Q&A with Marcella Alsan

Stritch Alum Awarded MacArthur Foundation "Genius Grant"Photo of Marcella Alsan

October 4, 2021

Marcella Alsan (MD ’05) was one of just 25 recipients of this year’s prestigious MacArthur Fellowship, which was announced in late September. Commonly referred to as the “genius grant,” the fellowship is awarded to “extraordinarily talented and creative individuals as an investment in their potential.” Since 1981, only 1061 people been awarded the $625,000 “no-strings-attached” grant. Learn how Alsan’s Stritch education has influenced her career and led her to this extraordinary accomplishment.

What prompted you to pursue an MD and study at Stritch?

I wanted to become a doctor and work with Doctors without Borders. After I graduated from Harvard College, I worked in an orphanage in a small town in Tijuana, Mexico, on the U.S./Mexico border. It was an area with many maquiladoras – factories built by U.S. companies that used cheap labor. Because many families could not afford to keep their children, they sent them to orphanages.

During that experience, I started looking at medical schools. At the time, Stritch was one of the very few schools that had opportunities for first year students to work internationally. Its program was really appealing and it was well-developed and well-funded. And Stritch is in Maywood, which is an underserved community. All of that (and I am from Illinois) led me to Loyola.

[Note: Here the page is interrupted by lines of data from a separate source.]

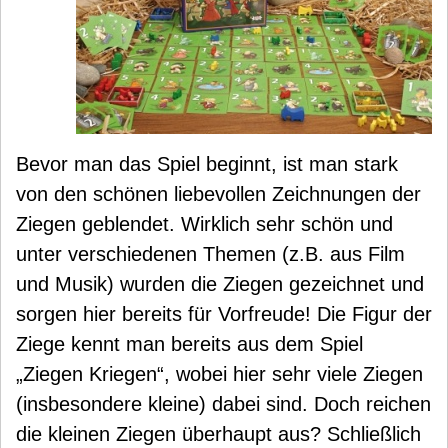
Bevor man das Spiel beginnt, ist man stark
von den schönen liebevollen Zeichnungen der
Ziegen geblendet. Wirklich sehr schön und
unter verschiedenen Themen (z.B. aus Film
und Musik) wurden die Ziegen gezeichnet und
sorgen hier bereits für Vorfreude! Die Figur der
Ziege kennt man bereits aus dem Spiel
„Ziegen Kriegen“, wobei hier sehr viele Ziegen
(insbesondere kleine) dabei sind. Doch reichen
die kleinen Ziegen überhaupt aus? Schließlich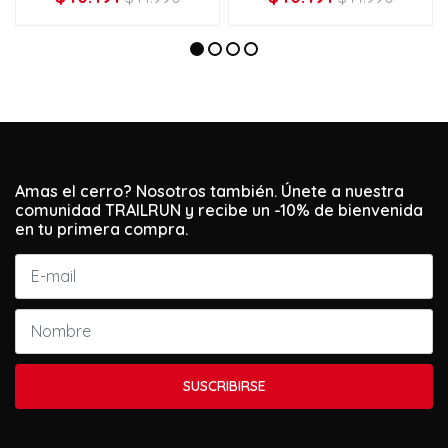
Amas el cerro? Nosotros también. Únete a nuestra
comunidad TRAILRUN y recibe un -10% de bienvenida
en tu primera compra.
SUSCRIBIRSE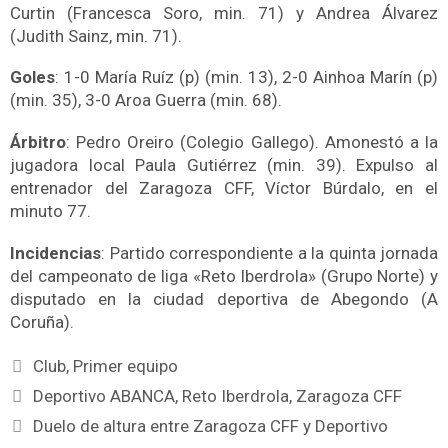
Curtin (Francesca Soro, min. 71) y Andrea Álvarez
(Judith Sainz, min. 71).
Goles
: 1-0 María Ruíz (p) (min. 13), 2-0 Ainhoa Marín (p)
(min. 35), 3-0 Aroa Guerra (min. 68).
Árbitro
: Pedro Oreiro (Colegio Gallego). Amonestó a la
jugadora local Paula Gutiérrez (min. 39). Expulso al
entrenador del Zaragoza CFF, Víctor Búrdalo, en el
minuto 77.
Incidencias
: Partido correspondiente a la quinta jornada
del campeonato de liga «Reto Iberdrola» (Grupo Norte) y
disputado en la ciudad deportiva de Abegondo (A
Coruña).
Club
,
Primer equipo
Deportivo ABANCA
,
Reto Iberdrola
,
Zaragoza CFF
Duelo de altura entre Zaragoza CFF y Deportivo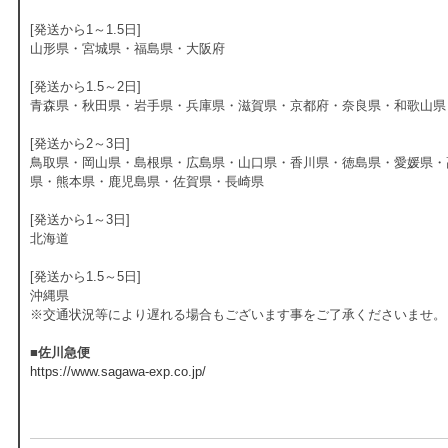
[発送から1～1.5日]
山形県・宮城県・福島県・大阪府
[発送から1.5～2日]
青森県・秋田県・岩手県・兵庫県・滋賀県・京都府・奈良県・和歌山県
[発送から2～3日]
鳥取県・岡山県・島根県・広島県・山口県・香川県・徳島県・愛媛県・
県・熊本県・鹿児島県・佐賀県・長崎県
[発送から1～3日]
北海道
[発送から1.5～5日]
沖縄県
※交通状況等により遅れる場合もございます事をご了承くださいませ。
■佐川急便
https://www.sagawa-exp.co.jp/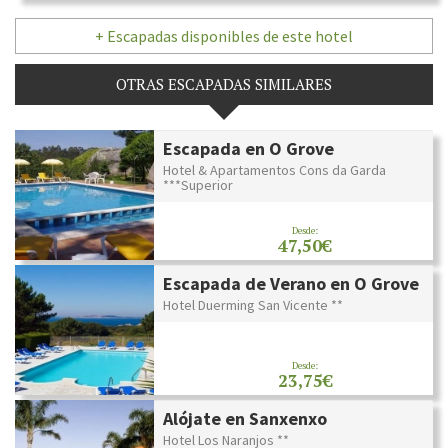
+ Escapadas disponibles de este hotel
OTRAS ESCAPADAS SIMILARES
Escapada en O Grove
Hotel & Apartamentos Cons da Garda
***Superior
Desde:
47,50€
Escapada de Verano en O Grove
Hotel Duerming San Vicente **
Desde:
23,75€
Alójate en Sanxenxo
Hotel Los Naranjos **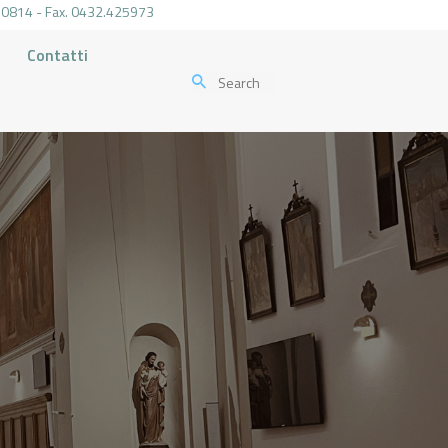
.470814 - Fax. 0432.425973
Contatti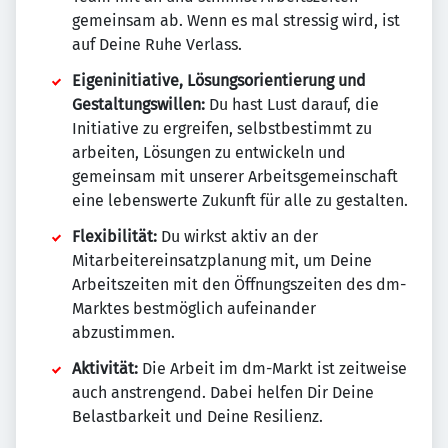
gemeinsam ab. Wenn es mal stressig wird, ist
auf Deine Ruhe Verlass.
Eigeninitiative, Lösungsorientierung und
Gestaltungswillen:
Du hast Lust darauf, die
Initiative zu ergreifen, selbstbestimmt zu
arbeiten, Lösungen zu entwickeln und
gemeinsam mit unserer Arbeitsgemeinschaft
eine lebenswerte Zukunft für alle zu gestalten.
Flexibilität:
Du wirkst aktiv an der
Mitarbeitereinsatzplanung mit, um Deine
Arbeitszeiten mit den Öffnungszeiten des dm-
Marktes bestmöglich aufeinander
abzustimmen.
Aktivität:
Die Arbeit im dm-Markt ist zeitweise
auch anstrengend. Dabei helfen Dir Deine
Belastbarkeit und Deine Resilienz.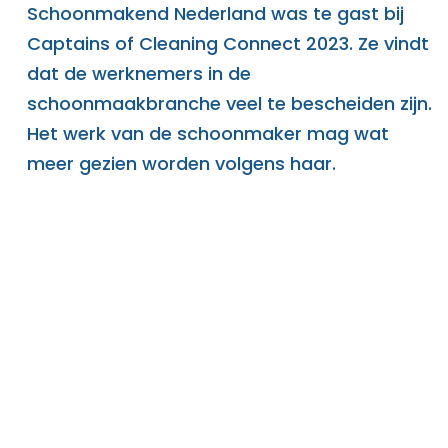
Schoonmakend Nederland was te gast bij
Captains of Cleaning Connect 2023. Ze vindt
dat de werknemers in de
schoonmaakbranche veel te bescheiden zijn.
Het werk van de schoonmaker mag wat
meer gezien worden volgens haar.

I absolutely made the right choice. During my first and second year, I interned at Partners in Health in Boston. That experience helped me think about inequalities in disease outcomes. After that internship, I went to Ecuador where I saw – on the ground – what I was learning about intellectually. There was a shortage of insulin in the country, due to cutbacks on health and education budgets. That was a prompt for me to start looking at economics.

How did your Stritch experience shape your career?

As mentioned above, the frontline work experience in developing countries, and underserved communities in Chicago as a Schweitzer fellow really allowed me to identify that although I had excellent clinical training – I still had fundamental gaps in the tool kit. This ultimately led to pursuing a PhD in economics.

COVID-19 highlighted pervasive health inequities. How do you look at infectious diseases through an economic lens?

In economics, we think about market failures – meaning when the competitive equilibrium is actually not optimal in the usual sense. Infectious diseases by their definition lead to market failures, since the actions of some individuals may affect others and that lies outside the price system. In such situations, it’s really incumbent on government to intervene and correct these failures.

Some of your current research explores how physician messaging affects patient health behaviors, including if non-Black physicians’ acknowledgment and discussion of the medical field’s past injustices improves take-up of health care services among Black patients. Can you share any initial observations?

Yes, what we’ve found in research with Sarah Eichmeyer is that overall the acknowledgement frames are rated highly – but don’t change behavior. To date, my research has pointed to race concordant experts as being important for some as well as hearing from peers. The latter seems especially important among individuals with little prior connection to the health care system.

How do you anticipate investing your MacArthur funding?

I anticipate investing in research. I am currently developing a health inequality lab at Harvard Kennedy School and I envision us doing many more projects, including some projects that are outside the box and hard to identify a funder. I am very excited!